O Vasco da Gama e o futebol capixaba amanheceram de luto nesta segunda-feira (18). Conhecido como ‘Pequeno Príncipe’, Geovani Silva passou mal subitamente durante a madrugada e precisou ser levado a um hospital em Vila Velha, no Espírito Santo, mas não resistiu. O ídolo cruz-maltino morreu aos 62 anos e deixa três filhos.
A família confirmou a morte através nesta segunda-feira através das redes sociais. No comunicado, os parentes afirmaram que o ex-jogador “passou mal de forma repentina” e recebeu atendimento imediato, mas não resistiu mesmo apesar dos esforços. Haverá, ainda segundo familiares, um culto de despedida seguido do sepultamento nesta terça-feira, em Vila Velha.
“É com profundo pesar que comunicamos o falecimento do nosso guerreiro Geovani Silva. Na madrugada de hoje, ele passou mal de forma repentina e foi socorrido imediatamente ao hospital mai próximo. Apesar de todos os esforços da equipe médica e das tentativas de reanimação, infelizmente ele não resistiu. Estamos todos muito abalados e tristes com essa partida tão inesperada”, publicou a família.
O ex-meia lidava com diversos problemas de saúde nos últimos anos. No fim de 2025, por exemplo, ficou internado por 40 dias após sofrer duas paradas cardíacas em Vitória. Ele também passou por uma série de internações em 2022 devido a problemas relacionados ao coração. Além disso, enfrentou câncer na coluna vertebral e polineuropatia diagnosticada em 2006.
Mesmo com limitações motoras, seguia presente em homenagens e atividades ligadas ao futebol. Tanto que, em fevereiro, recebeu uma homenagem do Vasco antes da partida contra o Volta Redonda, pelo Campeonato Carioca, disputada em Cariacica. Na ocasião, recebeu uma placa do presidente Pedrinho e agradeceu ao clube pelo gesto.
Fico feliz, né? Porque quando você é homenageado vivo é bem melhor. Tive problemas de saúde, pensei que não ia passar desse ano, mas passei e se eu estou vivo é pra comemorar, declarou Geovani na ocasião.
Carreira
Revelado pela Desportiva Ferroviária, de Cariacica, o ex-meia chegou ao Vasco em 1982 para sua primeira passagem, que se encerrou em 1989. Foi justamente em São Januário que recebeu o apelido de “Pequeno Príncipe” em referência ao de Antoine de Saint-Exupéry. Ele ainda retornou ao Cruz-Maltino em 1991, ficou até 1993, e novamente em 2005.
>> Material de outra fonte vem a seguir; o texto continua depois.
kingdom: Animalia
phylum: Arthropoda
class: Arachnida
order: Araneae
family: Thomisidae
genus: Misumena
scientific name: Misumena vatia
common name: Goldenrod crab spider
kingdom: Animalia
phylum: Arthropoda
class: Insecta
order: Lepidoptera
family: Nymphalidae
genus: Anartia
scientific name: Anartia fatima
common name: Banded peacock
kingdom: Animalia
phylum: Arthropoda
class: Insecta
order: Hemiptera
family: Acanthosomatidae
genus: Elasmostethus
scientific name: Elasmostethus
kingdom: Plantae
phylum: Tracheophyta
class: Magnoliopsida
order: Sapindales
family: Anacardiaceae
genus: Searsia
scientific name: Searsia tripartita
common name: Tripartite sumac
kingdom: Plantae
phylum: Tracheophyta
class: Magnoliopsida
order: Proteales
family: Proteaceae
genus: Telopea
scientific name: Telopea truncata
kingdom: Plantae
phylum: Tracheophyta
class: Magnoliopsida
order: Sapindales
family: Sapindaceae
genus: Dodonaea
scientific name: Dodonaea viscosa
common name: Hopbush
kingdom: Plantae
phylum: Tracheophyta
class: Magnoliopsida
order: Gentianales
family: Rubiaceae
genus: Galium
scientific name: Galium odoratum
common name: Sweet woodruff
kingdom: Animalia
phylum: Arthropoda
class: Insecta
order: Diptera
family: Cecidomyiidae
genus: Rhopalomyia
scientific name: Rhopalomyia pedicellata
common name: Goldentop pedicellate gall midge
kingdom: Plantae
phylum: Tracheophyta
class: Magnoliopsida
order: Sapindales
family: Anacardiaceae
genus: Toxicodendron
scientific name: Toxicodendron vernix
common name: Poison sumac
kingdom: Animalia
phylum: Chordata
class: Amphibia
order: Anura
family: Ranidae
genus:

O camisa 8 participou dos times marcantes da década de 1980 ao lado de Roberto Dinamite e Romário. Pelo Cruz-Maltino, conquistou títulos estaduais em diferentes períodos pelo clube e encerrou a trajetória vascaína com 408 jogos e 49 gols. O número usado, aliás, ficou eternizado na história antes de ser usado novamente por Juninho Pernambucano.
O ex-meia disputou os Mundiais sub-20 de 1981 e 1983 pela Seleção Brasileira. Ele ainda terminou a segunda edição como campeão e artilheiro, com seis gols incluindo o da vitória sobre a Argentina na final. Também conquistou a medalha de prata nos Jogos Olímpicos de Seul, em 1988, e integrou o elenco campeão da Copa América de 1989.
Fora do país, atuou no México, na Alemanha e na Itália. A passagem de maior destaque aconteceu pelo Bologna, onde disputou 27 partidas e marcou dois gols.
Nos anos finais da carreira, defendeu clubes do Espírito Santo, como Rio Branco, Desportiva, Serra, Tupy e Vilavelhense. Depois de encerrar a carreira em 2002, atuou, no mesmo ano, como deputado estadual até 2006 e participou de projetos e eventos ligados ao esporte capixaba.